The answer is that there is a world of difference between diplomatic and logistical support for Ukraine and outright combat with Russia. Mr Putin has already shown that, faced with a setback on the battlefield, his instinct is to escalate. If NATO starts shooting down Russia’s air force, it is inviting him to raise the stakes by, for instance, shelling the alliance’s frontline states. NATO could find itself in the position where it, too, has to escalate in response, so as to preserve the credibility of the pledge that an attack on one member is an attack on all, the cornerstone of the alliance.
Be under no illusions, such an escalation could lead to nuclear war, especially if—as is likely—Mr Putin felt the need to compensate for Russia’s defeat in a conventional exchange. Russia’s president has already threatened to use nuclear weapons. There has also been speculation that he could be preparing a chemical attack. The logic of escalation requires each side to meet an assault by retaliating. It can easily become a test of which side is most willing to go to the greatest extreme.
By upholding the distinction between fighting Russia and supporting Ukraine, NATO limits the risk of such an escalation, even if it does not remove it entirely. That is because NATO is signalling that there are limits to its involvement, and because Russia cannot so easily slide from action inside Ukraine to action inside NATO.
By contrast, a no-fly zone makes war in NATO’s frontline states a continuation of the war in Ukraine. It courts catastrophe without even holding out the promise of bringing material help to Mr Zelensky and his forces.

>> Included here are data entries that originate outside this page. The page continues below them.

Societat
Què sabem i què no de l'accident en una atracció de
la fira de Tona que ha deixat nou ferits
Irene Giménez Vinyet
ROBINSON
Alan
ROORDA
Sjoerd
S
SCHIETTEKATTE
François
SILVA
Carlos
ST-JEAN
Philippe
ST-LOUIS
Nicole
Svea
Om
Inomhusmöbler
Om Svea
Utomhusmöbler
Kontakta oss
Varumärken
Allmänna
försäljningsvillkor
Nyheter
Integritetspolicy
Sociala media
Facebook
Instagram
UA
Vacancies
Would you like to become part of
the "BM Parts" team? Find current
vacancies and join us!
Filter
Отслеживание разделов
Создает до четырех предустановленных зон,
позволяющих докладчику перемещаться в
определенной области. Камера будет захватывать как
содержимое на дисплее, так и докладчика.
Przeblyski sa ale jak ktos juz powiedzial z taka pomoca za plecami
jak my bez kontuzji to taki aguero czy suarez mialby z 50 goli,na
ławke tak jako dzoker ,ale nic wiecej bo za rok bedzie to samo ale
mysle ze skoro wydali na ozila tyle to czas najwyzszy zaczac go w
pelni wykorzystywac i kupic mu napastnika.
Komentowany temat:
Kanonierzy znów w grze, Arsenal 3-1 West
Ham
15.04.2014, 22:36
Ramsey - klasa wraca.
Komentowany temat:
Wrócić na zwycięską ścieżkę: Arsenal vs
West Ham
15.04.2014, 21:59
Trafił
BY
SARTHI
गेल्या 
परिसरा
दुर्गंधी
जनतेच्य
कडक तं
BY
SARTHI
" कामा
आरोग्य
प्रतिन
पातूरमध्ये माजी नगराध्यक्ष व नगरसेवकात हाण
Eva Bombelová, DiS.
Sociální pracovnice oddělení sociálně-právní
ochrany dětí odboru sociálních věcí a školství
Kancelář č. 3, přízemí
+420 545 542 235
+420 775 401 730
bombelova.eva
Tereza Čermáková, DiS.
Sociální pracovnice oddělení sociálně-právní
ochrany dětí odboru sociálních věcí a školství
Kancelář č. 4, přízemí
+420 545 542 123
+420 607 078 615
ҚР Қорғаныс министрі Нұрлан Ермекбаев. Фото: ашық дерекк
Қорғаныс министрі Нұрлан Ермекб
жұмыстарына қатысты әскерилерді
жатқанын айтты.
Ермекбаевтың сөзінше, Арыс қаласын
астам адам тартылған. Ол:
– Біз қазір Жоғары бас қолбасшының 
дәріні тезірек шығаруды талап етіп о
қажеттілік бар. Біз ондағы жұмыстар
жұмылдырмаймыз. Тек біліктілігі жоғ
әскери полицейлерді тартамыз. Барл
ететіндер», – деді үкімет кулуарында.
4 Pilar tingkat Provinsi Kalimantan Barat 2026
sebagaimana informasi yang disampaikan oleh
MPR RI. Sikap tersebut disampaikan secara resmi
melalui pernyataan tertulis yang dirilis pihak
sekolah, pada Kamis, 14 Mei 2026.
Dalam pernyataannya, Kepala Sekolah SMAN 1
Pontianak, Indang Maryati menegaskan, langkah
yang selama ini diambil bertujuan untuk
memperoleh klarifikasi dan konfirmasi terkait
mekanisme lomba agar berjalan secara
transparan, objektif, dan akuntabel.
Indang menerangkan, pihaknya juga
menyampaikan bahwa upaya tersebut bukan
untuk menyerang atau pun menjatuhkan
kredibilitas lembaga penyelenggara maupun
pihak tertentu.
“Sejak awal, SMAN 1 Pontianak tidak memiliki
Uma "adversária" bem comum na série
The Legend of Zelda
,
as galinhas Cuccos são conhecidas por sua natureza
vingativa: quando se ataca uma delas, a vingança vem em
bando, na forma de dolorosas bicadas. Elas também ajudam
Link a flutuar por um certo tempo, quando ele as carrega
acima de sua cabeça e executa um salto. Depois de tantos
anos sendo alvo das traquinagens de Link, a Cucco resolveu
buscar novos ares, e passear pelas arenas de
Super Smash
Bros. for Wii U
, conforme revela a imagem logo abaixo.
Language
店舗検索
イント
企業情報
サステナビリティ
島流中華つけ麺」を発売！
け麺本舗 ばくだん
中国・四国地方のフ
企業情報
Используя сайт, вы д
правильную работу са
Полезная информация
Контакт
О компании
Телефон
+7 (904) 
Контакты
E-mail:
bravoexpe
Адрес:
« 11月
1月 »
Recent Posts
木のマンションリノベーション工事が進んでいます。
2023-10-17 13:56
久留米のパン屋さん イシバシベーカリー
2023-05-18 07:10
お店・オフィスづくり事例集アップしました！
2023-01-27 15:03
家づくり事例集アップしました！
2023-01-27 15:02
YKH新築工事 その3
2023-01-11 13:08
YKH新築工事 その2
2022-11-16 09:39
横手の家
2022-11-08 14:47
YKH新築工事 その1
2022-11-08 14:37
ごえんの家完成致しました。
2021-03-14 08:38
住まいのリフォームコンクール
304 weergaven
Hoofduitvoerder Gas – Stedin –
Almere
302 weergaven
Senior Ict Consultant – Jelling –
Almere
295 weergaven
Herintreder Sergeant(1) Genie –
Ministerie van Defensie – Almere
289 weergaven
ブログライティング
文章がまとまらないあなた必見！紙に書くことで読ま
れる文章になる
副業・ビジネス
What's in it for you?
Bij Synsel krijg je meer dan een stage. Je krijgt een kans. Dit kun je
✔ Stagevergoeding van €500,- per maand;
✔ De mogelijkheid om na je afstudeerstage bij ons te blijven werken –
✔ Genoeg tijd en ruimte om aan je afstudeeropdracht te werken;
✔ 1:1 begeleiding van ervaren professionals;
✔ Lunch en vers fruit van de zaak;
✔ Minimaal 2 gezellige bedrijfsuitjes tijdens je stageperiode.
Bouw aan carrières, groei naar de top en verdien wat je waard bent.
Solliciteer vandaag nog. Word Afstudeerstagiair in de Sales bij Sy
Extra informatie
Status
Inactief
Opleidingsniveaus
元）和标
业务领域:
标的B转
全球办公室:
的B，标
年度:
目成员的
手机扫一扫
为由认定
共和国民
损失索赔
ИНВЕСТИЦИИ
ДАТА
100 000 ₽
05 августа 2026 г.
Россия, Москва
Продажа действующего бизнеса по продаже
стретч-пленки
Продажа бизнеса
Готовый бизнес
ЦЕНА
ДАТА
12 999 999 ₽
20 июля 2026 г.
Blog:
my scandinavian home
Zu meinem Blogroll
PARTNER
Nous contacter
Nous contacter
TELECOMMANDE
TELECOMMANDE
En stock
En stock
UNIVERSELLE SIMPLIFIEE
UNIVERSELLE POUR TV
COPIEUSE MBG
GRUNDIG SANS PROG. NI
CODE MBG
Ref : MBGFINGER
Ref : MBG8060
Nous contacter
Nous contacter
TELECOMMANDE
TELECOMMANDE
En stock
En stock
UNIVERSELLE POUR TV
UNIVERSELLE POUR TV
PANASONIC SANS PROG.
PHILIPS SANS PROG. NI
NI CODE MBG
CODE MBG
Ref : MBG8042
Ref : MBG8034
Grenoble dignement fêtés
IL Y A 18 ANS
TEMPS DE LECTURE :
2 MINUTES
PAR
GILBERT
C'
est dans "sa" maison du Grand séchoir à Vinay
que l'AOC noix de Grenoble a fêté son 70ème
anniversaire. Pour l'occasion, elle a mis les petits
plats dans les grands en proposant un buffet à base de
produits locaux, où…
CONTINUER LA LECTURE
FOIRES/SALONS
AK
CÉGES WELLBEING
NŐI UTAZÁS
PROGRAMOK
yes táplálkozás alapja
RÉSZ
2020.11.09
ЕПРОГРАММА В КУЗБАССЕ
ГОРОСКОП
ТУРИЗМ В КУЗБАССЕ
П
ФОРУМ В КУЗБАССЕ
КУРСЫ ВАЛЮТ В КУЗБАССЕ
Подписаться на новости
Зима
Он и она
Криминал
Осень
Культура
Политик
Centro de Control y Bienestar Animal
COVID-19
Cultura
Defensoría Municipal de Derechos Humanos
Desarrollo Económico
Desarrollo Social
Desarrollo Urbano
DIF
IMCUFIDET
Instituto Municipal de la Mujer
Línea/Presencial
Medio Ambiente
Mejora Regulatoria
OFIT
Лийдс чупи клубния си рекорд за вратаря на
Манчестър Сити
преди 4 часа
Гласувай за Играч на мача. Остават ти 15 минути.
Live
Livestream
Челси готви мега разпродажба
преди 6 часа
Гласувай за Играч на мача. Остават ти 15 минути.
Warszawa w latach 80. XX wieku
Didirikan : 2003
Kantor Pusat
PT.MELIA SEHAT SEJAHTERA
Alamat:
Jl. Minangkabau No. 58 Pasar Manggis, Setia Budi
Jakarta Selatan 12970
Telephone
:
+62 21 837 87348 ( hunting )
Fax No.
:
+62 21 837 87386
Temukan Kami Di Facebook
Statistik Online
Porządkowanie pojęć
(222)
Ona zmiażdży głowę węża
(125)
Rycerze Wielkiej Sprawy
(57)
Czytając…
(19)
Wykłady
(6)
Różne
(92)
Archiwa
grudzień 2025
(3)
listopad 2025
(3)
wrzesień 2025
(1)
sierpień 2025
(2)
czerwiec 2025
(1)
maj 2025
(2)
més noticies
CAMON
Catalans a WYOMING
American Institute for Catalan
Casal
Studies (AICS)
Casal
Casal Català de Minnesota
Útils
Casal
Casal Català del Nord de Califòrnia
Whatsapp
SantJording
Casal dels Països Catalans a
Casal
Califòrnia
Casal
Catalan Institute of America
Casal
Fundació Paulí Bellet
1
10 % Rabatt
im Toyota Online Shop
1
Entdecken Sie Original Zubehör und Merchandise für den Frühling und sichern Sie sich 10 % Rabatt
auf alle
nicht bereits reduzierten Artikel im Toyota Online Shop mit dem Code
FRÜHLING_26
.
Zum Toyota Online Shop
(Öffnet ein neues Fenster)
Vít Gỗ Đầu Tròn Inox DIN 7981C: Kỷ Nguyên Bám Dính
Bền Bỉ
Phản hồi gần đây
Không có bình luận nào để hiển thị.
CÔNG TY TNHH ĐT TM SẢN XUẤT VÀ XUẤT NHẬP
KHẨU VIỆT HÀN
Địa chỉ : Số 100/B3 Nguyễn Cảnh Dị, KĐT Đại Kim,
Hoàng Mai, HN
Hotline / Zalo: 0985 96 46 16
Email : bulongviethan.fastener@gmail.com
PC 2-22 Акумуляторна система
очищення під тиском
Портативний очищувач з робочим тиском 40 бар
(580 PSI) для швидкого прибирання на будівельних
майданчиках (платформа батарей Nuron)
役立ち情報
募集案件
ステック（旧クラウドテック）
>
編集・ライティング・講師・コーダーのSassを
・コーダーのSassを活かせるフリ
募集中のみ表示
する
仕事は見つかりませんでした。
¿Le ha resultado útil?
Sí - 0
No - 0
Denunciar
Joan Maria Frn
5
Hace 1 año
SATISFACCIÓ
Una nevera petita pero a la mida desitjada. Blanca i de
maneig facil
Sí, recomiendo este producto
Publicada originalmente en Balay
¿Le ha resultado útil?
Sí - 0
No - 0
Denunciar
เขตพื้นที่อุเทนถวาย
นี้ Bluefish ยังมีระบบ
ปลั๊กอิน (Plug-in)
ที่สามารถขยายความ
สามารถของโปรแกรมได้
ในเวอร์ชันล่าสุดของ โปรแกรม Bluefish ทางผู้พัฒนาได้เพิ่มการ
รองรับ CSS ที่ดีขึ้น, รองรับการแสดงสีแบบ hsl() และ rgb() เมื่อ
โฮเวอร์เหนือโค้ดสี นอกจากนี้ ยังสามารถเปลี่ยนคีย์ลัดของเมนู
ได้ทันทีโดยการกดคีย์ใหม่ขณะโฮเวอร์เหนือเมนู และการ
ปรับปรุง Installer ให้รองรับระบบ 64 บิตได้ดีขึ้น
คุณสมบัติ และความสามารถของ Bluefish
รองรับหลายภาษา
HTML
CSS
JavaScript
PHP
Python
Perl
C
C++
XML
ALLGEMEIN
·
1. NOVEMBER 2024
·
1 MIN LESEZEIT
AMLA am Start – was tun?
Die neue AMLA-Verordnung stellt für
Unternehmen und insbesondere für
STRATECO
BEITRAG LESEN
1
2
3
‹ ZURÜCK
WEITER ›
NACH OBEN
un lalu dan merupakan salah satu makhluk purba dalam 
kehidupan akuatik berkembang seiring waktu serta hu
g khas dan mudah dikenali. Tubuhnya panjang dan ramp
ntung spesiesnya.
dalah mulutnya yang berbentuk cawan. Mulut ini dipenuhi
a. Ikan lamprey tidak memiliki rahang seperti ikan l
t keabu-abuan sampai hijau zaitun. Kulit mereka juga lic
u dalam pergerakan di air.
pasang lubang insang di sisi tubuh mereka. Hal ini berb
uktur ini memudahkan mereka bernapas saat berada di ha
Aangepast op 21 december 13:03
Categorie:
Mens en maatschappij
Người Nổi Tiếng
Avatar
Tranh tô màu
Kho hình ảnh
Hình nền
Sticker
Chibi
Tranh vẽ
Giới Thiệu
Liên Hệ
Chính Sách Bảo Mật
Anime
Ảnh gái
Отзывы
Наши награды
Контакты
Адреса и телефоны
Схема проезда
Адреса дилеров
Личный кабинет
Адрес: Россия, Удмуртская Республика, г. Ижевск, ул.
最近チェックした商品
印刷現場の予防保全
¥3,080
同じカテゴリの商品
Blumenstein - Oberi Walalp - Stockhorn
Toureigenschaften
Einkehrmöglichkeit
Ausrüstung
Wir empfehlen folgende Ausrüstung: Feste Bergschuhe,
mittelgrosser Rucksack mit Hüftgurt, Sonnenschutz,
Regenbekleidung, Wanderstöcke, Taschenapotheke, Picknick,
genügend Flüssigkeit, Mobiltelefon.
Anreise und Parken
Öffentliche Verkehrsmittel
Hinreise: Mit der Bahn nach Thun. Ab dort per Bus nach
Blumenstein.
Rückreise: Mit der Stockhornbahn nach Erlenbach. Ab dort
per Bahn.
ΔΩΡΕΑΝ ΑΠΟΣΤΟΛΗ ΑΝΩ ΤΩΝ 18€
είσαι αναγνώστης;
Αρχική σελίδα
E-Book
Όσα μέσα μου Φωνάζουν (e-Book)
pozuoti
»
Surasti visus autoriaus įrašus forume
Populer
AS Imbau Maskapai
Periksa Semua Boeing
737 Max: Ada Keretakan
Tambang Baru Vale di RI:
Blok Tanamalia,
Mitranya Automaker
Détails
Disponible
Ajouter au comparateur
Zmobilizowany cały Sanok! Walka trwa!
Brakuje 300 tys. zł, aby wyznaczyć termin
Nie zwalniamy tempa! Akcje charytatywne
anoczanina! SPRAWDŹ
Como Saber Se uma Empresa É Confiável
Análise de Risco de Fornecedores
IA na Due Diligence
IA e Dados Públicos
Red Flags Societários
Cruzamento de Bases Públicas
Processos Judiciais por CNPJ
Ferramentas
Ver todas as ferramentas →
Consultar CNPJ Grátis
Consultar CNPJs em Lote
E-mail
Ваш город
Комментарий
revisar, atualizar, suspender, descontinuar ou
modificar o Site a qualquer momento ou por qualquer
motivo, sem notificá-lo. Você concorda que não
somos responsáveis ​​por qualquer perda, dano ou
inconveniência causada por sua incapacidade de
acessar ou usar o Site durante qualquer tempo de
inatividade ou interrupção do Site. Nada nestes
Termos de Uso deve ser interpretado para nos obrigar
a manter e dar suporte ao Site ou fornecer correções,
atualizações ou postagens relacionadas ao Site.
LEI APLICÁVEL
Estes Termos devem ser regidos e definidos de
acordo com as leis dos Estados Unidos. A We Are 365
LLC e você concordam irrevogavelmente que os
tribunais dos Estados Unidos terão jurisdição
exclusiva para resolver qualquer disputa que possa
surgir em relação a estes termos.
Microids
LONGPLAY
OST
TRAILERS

NATO is already supplying Ukraine with lethal weapons and imposing harsh sanctions on Russia. It can and should do more. One idea is for Poland to give Ukraine some of its old Soviet-made fighter aircraft. It could also bolster Ukrainian air-defences with longer-range systems than the portable Stinger missiles they have received so far. Both would help more than asking NATO pilots to do the job for them.
Another good idea would be to degrade Russia’s economy further by imposing embargoes on buying Russian oil and gas. The current sanctions avoid energy, but Russia desperately needs hard currency from oil and gas exports to pay for its imports, because existing sanctions have frozen its reserves.
Both arms supplies and an embargo also risk escalation. And sanctions on Russian energy would come at a high price to the world economy. But they entail less risk and a lower price than a no-fly zone would. What is more, they might actually work.